Lady Taylor said the internal market bill put the entire withdrawal agreement, and other related agreements, at risk and “this would have far-reaching consequences”.
She also cited the cabinet manual, which says “ministers are under an overarching duty to comply with the law, including international law and treaty obligations…”, and the ministerial code, which states that there is an “overarching duty on ministers to comply with the law”.
In 2010 the code was more explicit, stating that there was an “overarching duty on ministers to comply with the law, including international law and treaty obligations”.
This second part was removed in 2015 under David Cameron’s administration, although the former Conservative minister Edward Faulks told the Lords at the time: “The obligations on ministers under the law, including international law, remain unchanged.”
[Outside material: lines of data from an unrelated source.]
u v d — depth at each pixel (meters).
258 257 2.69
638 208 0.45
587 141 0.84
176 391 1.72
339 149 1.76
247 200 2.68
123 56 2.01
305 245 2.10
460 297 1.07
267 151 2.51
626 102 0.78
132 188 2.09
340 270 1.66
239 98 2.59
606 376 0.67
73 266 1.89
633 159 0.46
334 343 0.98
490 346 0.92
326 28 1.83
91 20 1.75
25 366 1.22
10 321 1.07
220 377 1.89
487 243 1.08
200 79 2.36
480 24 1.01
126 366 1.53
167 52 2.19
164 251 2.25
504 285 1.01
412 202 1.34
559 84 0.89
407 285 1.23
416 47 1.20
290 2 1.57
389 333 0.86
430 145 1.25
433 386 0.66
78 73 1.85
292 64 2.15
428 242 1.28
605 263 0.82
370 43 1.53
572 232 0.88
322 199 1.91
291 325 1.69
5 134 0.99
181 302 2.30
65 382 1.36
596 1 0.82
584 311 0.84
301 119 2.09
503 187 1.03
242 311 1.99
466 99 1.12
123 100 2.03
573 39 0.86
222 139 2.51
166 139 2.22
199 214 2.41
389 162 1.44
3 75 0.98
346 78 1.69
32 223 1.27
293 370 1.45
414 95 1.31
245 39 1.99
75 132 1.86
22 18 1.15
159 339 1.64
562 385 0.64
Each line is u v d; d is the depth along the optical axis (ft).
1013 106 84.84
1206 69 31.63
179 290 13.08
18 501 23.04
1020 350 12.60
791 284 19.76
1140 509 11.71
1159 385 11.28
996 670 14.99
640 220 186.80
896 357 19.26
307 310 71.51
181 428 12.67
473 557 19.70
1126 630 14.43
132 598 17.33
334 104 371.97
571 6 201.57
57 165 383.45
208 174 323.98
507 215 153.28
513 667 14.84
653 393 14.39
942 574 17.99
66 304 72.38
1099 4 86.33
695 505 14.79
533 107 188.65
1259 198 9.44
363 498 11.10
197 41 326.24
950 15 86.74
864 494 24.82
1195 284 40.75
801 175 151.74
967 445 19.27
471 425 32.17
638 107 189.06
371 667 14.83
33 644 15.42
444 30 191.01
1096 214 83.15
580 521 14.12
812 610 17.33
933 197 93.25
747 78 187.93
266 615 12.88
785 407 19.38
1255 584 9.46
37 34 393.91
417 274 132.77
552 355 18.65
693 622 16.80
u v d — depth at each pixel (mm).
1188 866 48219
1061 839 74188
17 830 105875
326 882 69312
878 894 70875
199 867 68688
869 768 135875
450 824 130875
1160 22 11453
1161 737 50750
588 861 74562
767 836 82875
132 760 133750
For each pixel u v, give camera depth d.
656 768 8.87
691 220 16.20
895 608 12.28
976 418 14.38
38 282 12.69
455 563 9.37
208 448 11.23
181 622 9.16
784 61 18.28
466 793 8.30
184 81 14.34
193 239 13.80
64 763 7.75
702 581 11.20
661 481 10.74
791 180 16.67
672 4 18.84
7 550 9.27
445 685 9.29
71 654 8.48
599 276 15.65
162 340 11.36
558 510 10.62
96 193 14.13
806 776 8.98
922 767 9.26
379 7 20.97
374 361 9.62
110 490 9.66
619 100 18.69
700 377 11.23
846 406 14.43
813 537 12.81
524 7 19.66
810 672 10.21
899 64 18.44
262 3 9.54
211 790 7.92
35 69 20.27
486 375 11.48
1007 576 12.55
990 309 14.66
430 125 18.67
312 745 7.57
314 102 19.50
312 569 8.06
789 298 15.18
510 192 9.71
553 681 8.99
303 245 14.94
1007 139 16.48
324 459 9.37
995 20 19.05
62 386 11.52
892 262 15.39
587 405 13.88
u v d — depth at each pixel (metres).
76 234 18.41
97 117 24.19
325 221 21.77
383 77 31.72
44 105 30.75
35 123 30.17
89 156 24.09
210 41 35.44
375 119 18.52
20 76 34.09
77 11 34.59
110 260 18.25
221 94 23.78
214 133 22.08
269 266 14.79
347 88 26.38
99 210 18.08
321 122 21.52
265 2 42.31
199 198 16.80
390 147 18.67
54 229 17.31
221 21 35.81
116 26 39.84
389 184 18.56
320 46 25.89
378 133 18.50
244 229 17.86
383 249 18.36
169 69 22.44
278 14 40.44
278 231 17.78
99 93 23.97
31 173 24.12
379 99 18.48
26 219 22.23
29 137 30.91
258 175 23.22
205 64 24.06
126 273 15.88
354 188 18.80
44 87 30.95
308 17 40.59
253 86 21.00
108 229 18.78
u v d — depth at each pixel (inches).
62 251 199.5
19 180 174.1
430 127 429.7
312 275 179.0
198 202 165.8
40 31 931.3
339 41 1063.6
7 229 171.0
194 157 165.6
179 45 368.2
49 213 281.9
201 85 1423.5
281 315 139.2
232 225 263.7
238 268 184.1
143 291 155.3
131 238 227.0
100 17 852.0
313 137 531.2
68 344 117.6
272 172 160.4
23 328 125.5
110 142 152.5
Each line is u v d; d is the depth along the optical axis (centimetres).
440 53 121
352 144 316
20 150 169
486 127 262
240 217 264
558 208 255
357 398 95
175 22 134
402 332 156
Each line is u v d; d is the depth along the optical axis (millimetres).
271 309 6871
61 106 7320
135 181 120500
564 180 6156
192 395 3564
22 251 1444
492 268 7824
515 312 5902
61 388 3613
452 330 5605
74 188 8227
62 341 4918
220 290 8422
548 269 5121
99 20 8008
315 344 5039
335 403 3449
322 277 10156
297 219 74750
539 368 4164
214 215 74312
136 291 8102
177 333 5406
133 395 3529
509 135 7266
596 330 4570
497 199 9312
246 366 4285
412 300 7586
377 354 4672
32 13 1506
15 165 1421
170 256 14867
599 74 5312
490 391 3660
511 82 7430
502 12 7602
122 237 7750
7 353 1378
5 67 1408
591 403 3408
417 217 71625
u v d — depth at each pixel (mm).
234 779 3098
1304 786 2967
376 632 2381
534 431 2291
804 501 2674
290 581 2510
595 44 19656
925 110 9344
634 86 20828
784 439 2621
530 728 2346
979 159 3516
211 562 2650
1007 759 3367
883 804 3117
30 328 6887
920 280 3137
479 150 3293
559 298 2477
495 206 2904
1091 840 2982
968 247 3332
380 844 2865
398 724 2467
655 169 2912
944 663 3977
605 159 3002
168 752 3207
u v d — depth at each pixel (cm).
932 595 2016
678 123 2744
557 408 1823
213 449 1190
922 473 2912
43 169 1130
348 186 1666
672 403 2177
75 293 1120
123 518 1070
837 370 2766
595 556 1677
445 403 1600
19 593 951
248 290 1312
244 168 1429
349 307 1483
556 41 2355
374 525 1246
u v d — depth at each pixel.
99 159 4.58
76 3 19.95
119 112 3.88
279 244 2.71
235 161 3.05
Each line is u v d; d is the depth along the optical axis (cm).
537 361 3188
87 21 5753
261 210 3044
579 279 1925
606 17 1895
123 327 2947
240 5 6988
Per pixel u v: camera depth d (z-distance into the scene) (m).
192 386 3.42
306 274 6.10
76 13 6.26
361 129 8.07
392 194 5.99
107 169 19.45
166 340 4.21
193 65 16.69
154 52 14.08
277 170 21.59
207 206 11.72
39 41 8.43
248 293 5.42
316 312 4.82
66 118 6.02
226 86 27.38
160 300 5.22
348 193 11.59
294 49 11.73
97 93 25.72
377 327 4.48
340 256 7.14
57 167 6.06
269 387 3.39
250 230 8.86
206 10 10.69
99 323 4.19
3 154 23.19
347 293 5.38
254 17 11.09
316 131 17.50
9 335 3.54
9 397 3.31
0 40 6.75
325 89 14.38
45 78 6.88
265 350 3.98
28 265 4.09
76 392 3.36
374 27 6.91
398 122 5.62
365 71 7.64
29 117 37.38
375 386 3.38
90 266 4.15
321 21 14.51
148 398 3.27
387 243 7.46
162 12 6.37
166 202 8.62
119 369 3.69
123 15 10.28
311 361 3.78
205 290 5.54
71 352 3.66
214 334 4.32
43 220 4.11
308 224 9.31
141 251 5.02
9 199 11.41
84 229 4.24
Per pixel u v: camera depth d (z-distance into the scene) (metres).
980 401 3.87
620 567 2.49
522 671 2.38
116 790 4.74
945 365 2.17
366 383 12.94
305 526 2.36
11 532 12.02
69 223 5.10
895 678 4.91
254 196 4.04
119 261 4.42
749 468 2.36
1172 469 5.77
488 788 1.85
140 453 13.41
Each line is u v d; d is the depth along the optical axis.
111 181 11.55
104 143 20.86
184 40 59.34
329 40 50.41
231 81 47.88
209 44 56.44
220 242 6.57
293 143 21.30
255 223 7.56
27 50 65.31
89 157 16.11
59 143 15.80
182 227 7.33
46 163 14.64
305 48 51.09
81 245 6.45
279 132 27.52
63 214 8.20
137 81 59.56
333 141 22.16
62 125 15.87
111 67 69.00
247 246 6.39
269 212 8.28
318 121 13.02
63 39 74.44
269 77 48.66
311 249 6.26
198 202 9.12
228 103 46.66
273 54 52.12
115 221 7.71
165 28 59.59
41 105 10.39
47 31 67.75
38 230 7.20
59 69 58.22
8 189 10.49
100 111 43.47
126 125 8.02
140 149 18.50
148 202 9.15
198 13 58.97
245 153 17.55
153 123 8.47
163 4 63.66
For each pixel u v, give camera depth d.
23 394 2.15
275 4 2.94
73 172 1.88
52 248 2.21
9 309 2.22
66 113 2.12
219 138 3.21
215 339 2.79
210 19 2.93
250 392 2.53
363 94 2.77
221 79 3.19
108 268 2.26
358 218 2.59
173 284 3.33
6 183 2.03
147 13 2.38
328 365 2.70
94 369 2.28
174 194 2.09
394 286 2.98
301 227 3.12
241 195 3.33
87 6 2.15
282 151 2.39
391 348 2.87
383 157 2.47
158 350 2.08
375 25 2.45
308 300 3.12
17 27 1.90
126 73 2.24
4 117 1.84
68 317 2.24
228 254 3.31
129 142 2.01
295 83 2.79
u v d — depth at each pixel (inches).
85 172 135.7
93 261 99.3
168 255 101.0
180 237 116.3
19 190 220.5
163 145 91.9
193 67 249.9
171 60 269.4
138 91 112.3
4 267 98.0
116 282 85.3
A court of appeal judgment in 2018 confirmed that the code included the duty to comply with “international law and treaty obligations”. Braverman and Ellis, however, claim the ministerial code only applies to UK law, putting them at odds with their fellow law officer, Richard Keen, the advocate general for Scotland, who advised that ministers would be breaching the code if they defied international law.
Mark Elliott, a professor of public law at Cambridge University, told the Guardian: “The attempt to suggest that [the code] does not now extend to international law is an attempt to shift the debate. It’s disingenuous to suggest that it’s consistent with the ministerial code [to break international law].
“Respect for the rule of law includes respect for international law, as the UK ministerial code used to make explicitly, and as is still – as the court of appeal has held – implicitly, clear in the current iteration of the code. The promotion by the UK government of [the internal market] bill that expressly breaches the UK’s international obligations is thus nothing short of extraordinary.”
The government also sought external legal advice before making its decision. It is unclear what advice they gave, but two of the three barristers chosen by the government to give advice on the legality of breaching treaty obligations – Prof Richard Ekins and Prof Guglielmo Verdirame QC – had previously made their views public.
In 2015, they co-authored a paper for the UK Constitutional Law Association advocating precisely the approach now adopted by the government. It said: “It would be wrong for ministers to be required to treat international legal obligations, including unincorporated treaties, as of equal standing to acts of parliament or common law duties.
“The rush to apply for such judicial control, as well as the assumption that international law should take precedence over constitutional law, tells us much – and none of it good – about modern legal thinking.”
A statement issued by the Cabinet Office on Thursday, defending government legislative plans, declared: “Parliament is sovereign as a matter of domestic law and can pass legislation which is in breach of the UK’s treaty obligations. Parliament would not be acting unconstitutionally in enacting such legislation.”
On Saturday, the attorney general may face sharp criticism over her stance on respecting international law when she chairs the Bar Council’s annual general meeting.